American journalist (born 1955)

James Bettner Brooke (born February 21, 1955, in New York City) is an American journalist who currently serves as editor in chief of the Ukraine Business News, an English-language subscription news site based in Kyiv, Ukraine. Previously, he was editor in chief of the English-language Khmer Times newspaper, in Cambodia. From 2010 to 2014, he was the Russia/former Soviet Union Bureau Chief for Voice of America (VOA), based in Moscow. For VOA, he wrote Russia Watch, a weekly blog. Previously, he worked as Moscow Bureau Chief for Bloomberg. Before Bloomberg, he reported for 24 years for The New York Times, largely overseas in countries such as Japan, South Korea, Ivory Coast and Brazil.

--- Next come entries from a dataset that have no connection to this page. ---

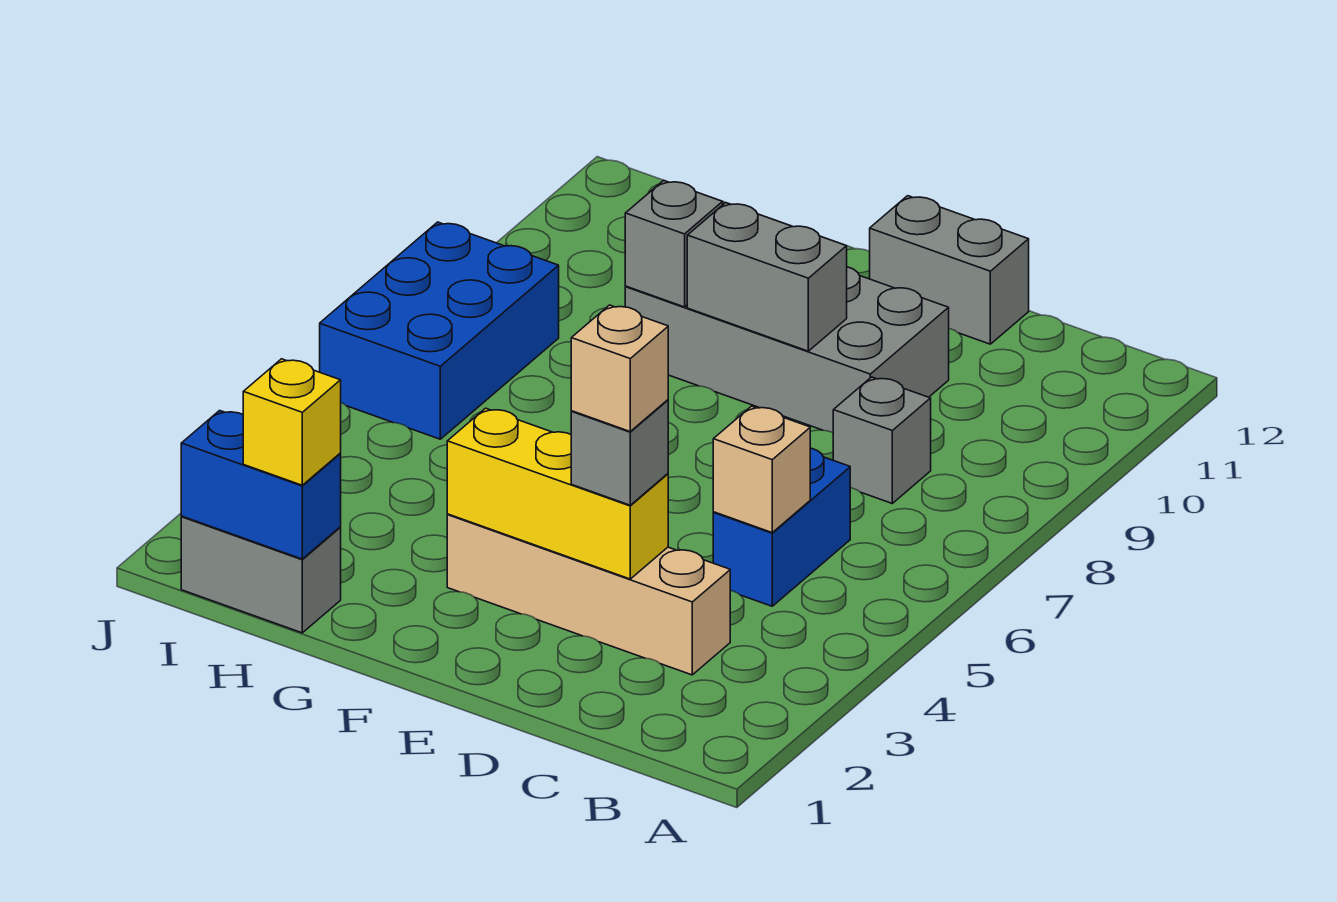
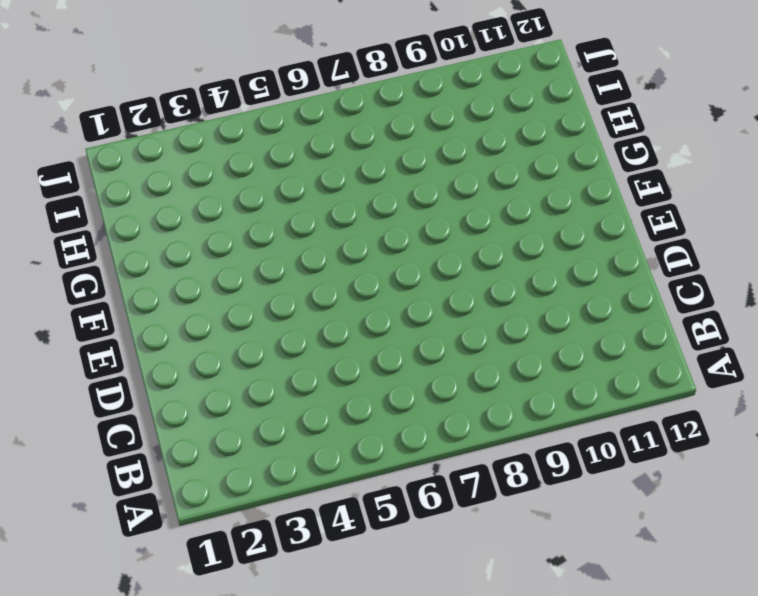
none -> tan 1x4 brick [447,514,730,675]
none -> blue 1x2 brick [713,448,850,606]
none -> grey 1x1 brick [833,377,931,503]

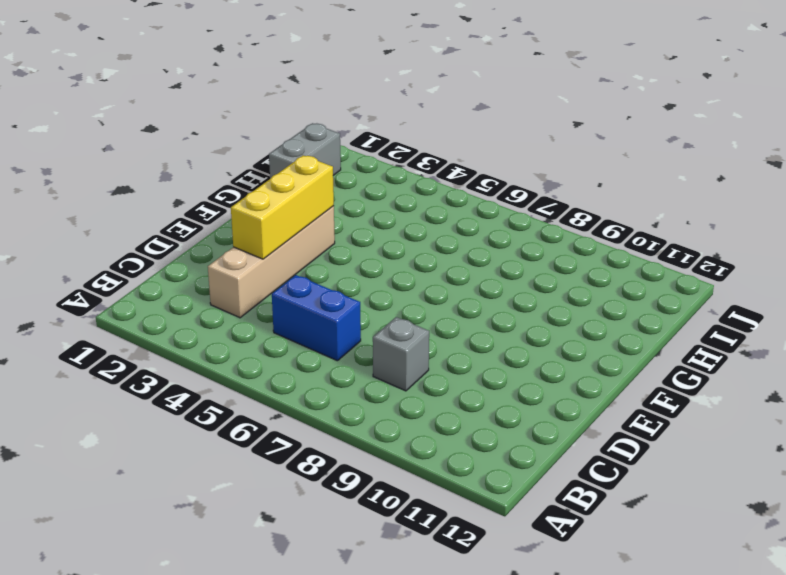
none -> grey 2x4 brick [625,267,949,433]
none -> grey 1x2 brick [870,196,1029,344]
none -> blue 2x3 brick [320,222,559,439]

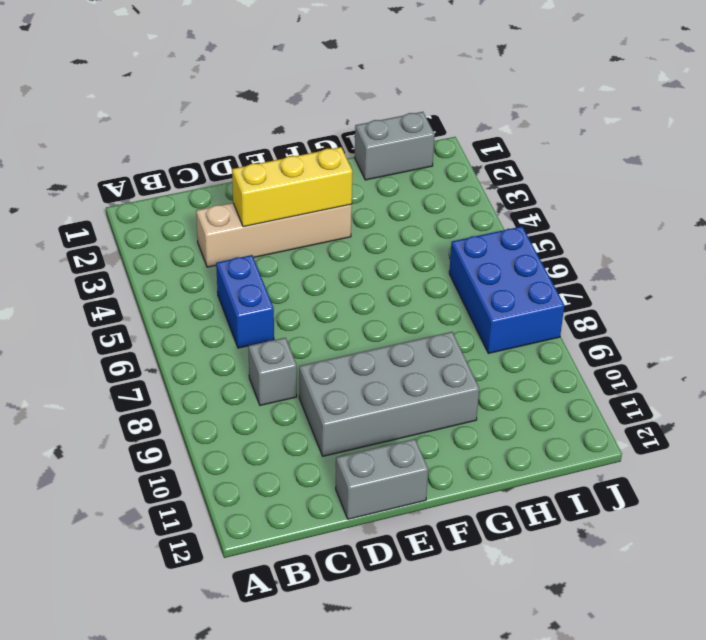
none -> tan 1x1 brick [713,406,810,532]
none -> grey 1x2 brick [687,203,847,351]
none -> grey 1x1 brick [625,180,723,307]

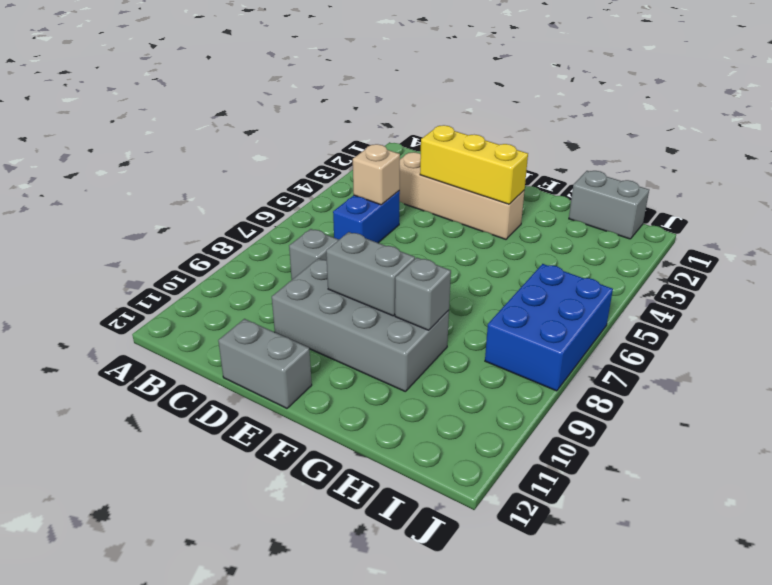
none -> blue 1x2 brick [181,411,341,559]
none -> grey 1x1 brick [571,400,668,505]
none -> yellow 1x1 brick [243,359,341,485]

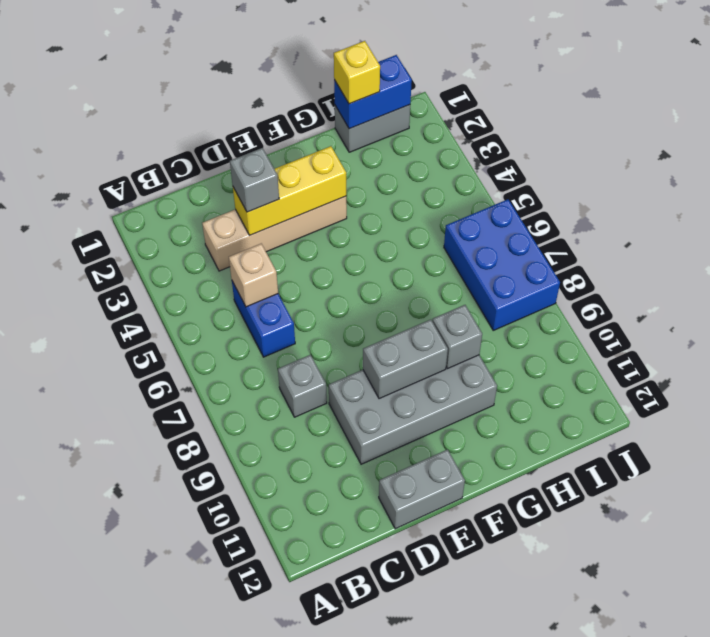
none -> tan 1x1 brick [571,305,668,431]

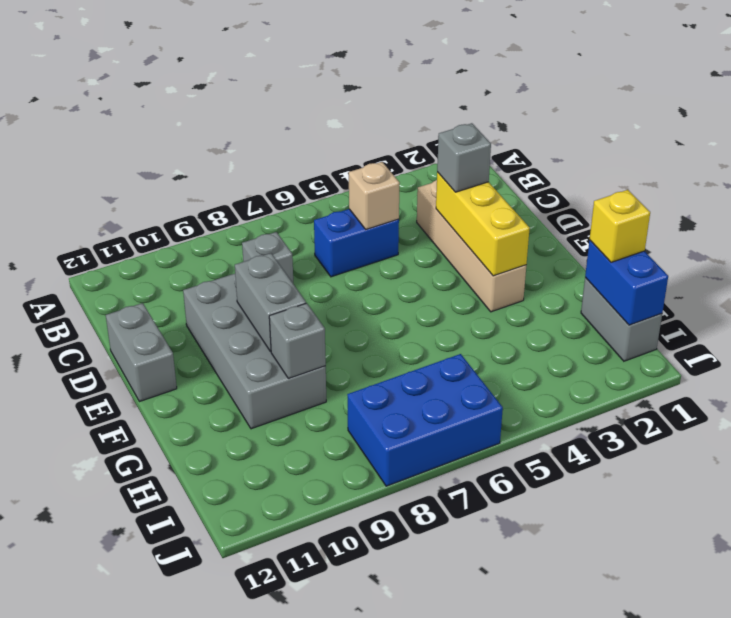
none -> tan 1x1 brick [571,305,668,431]

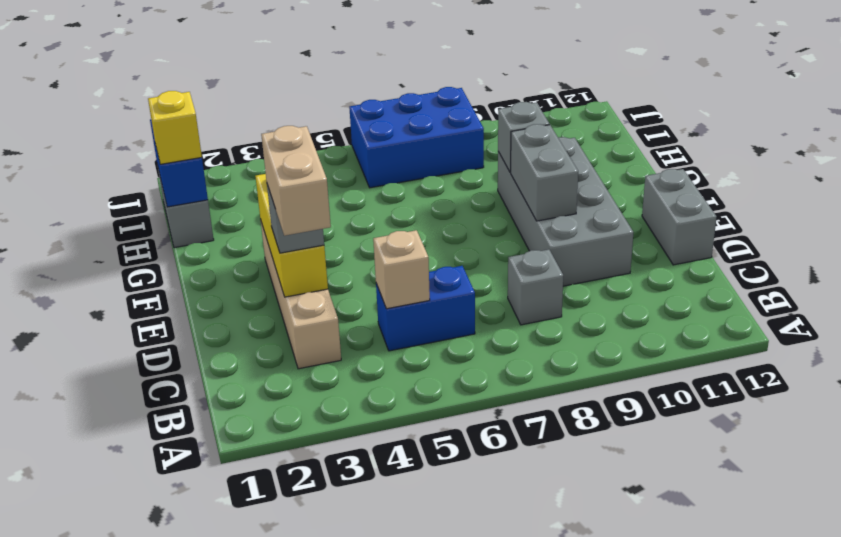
tan 1x2 brick [261,126,331,236] -> tan 1x1 brick [571,305,668,431]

Posts held by Brooke at The New York Times have included:
- Assistant to James Reston, Washington columnist, 1978–80
- Metropolitan Reporter, 1984–86
- Bureau Chief, Abidjan, Ivory Coast, December 1986–January 1989
- Bureau Chief, Rio de Janeiro, Brazil, February 1989–July 1995
- Rocky Mountain Bureau Chief, Denver, Colorado, August 1995–1999
- Bureau Chief, Canada, August 1999–2001
- East Asia correspondent (Japan, South Korea, North Korea) based in Tokyo, August 2001–June 2006
- Bureau Chief, Tokyo, succeeded Howard W. French, August 2001-August 2003

Brooke graduated from Yale University with a BA degree in Latin American studies and was a stringer for United Press International as a student. In 1976, he spent a semester at the Pontificia Universidade Catolica in Rio de Janeiro. Brooke remains an active alum with Yale. He serves as President of the Yale Club of Berkshire County, and in 2025 ‒ as negotiations began to end the Russo-Ukrainian War ‒ he served as speaker for a Yale alumni event hosted by the Yale Club of Hartford on "What's Next for Ukraine?".

After graduation, Brooke was a freelance reporter and part-time staffer at The Berkshire Eagle in Massachusetts from June 1977 to April 1978. Prior to joining the Times as a reporter in 1984, he was the South American correspondent for the Miami Herald.